"Die gefesselte Phantasie": Ein Puppentheater im Riesenformat

Verderben droht: Larissa Fuchs (Königin), Eduard Wildner (Nachtigall) und Johannes Krisch (Narr)
Man muss an Fitzcarraldo denken, der von großer Oper im Dschungel träumte. Denn Johannes Krisch, der neue Intendant der Raimundspiele (und Klaus Kinski von der Intensität her gar nicht so unähnlich), war von der Idee beseelt, in Gutenstein Welttheater machen. Mit dem 88-jährigen Gesamtkunstwerker Achim Freyer. Auf einer Wiese in einem Bierzelt.
Das muss man sich erst einmal trauen, wenn es so gut wie kein Equipment gibt, keine Scheinwerferbatterien und keine computergesteuerte Bühnentechnik. Doch das Unmögliche möglich zu machen: Das dürfte Achim Freyer gereizt haben, auch wenn das Stück – „Die gefesselte Phantasie“ – eher der müde Abklatsch eines „Original Zauberspiels“ ist.
Es gibt zumindest eine gewisse Aktualität: Der friedlichen Blumeninsel Flora, auf der man sich der Poesie hingibt, drohen Krieg und Verderben. Eben noch hatte Freyer seine Farbklecks-Bilder auf die drei riesigen Projektionsflächen geworfen, nun taucht er alles in düsteres Schwarzweiß, auch den Gazevorhang an der Rampe.
Zwei böse Zauberschwestern durchkreuzen die Pläne der Königin, die noch heute jenen Mann ehelichen will, der das schönste Gedicht verfasst: Sie nehmen die Göttin der poetischen Phantasie gefangen – und schicken den Ungustl Nachtigall ins Rennen, den sie flugs in einem Wiener Wirtshaus aufgabeln. Der Liedermacher, ein liederliches Leben führend, ist konkurrenzlos. Denn auch Amphio, in den die Königin verliebt ist, fällt nichts ein.
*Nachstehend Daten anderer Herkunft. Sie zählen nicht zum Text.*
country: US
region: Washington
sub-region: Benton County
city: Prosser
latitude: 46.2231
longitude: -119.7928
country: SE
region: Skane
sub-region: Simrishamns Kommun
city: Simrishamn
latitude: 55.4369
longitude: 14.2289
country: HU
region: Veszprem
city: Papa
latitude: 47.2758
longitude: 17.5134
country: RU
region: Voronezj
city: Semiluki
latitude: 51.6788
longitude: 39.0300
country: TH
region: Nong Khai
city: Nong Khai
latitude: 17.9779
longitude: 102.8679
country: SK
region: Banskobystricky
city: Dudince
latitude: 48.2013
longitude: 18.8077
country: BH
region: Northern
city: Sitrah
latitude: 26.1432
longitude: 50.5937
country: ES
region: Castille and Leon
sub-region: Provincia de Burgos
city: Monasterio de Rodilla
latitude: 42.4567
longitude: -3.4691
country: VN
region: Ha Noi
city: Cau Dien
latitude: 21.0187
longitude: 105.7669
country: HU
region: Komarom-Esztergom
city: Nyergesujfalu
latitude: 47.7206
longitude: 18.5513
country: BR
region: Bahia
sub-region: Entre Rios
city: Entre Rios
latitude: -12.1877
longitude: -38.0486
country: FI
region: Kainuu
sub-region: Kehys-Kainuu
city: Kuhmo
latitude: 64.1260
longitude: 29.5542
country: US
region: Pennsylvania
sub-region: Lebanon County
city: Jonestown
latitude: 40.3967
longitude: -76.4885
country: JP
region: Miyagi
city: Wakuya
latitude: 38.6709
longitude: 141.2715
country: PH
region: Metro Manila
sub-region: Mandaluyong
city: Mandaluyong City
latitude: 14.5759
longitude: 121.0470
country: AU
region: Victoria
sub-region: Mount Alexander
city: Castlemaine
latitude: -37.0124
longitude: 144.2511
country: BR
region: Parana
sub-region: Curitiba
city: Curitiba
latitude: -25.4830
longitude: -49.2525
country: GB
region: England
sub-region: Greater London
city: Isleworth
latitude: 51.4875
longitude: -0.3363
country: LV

Ferdinand Raimund erzählt also ein Märchen für Erwachsene. Und Freyer macht aus der klug gekürzten Vorlage ein geradezu archaisches Puppentheater im Riesenformat: Die prächtig kostümierten Schauspieler gleiten, wie von Zauberhand geführt, stabpuppenartig über die schwarz ausgekleidete Bühne, das Gesicht oder die Maske immer dem Publikum zugewandt: Kein einziges Mal treffen sich Blicke.
Klipp-Klapp-Krüge
Wer sich auf diese sehr abstrakte Form einlässt, wird mit liebevollen Details belohnt: Die Schleppe der säuselnden Königin scheint kein Ende zu haben, in der Wirtshausszene fließt das Bier in Klipp-Klapp-Krüge. Eduard Wildner begeistert als Nachtigall, Tini Kainrath könnte als poetische Phantasie ruhig mehr singen. Krisch führt als Narr, kurz den fantasievollen Poeten André Heller nachahmend, durch den Abend.
Bei der Verbeugung nach der Premiere am Mittwoch brach er in Tränen aus: Freyer war Stunden zuvor wegen einer Bronchitis ins Krankenhaus eingeliefert worden. Möge er bald gesunden!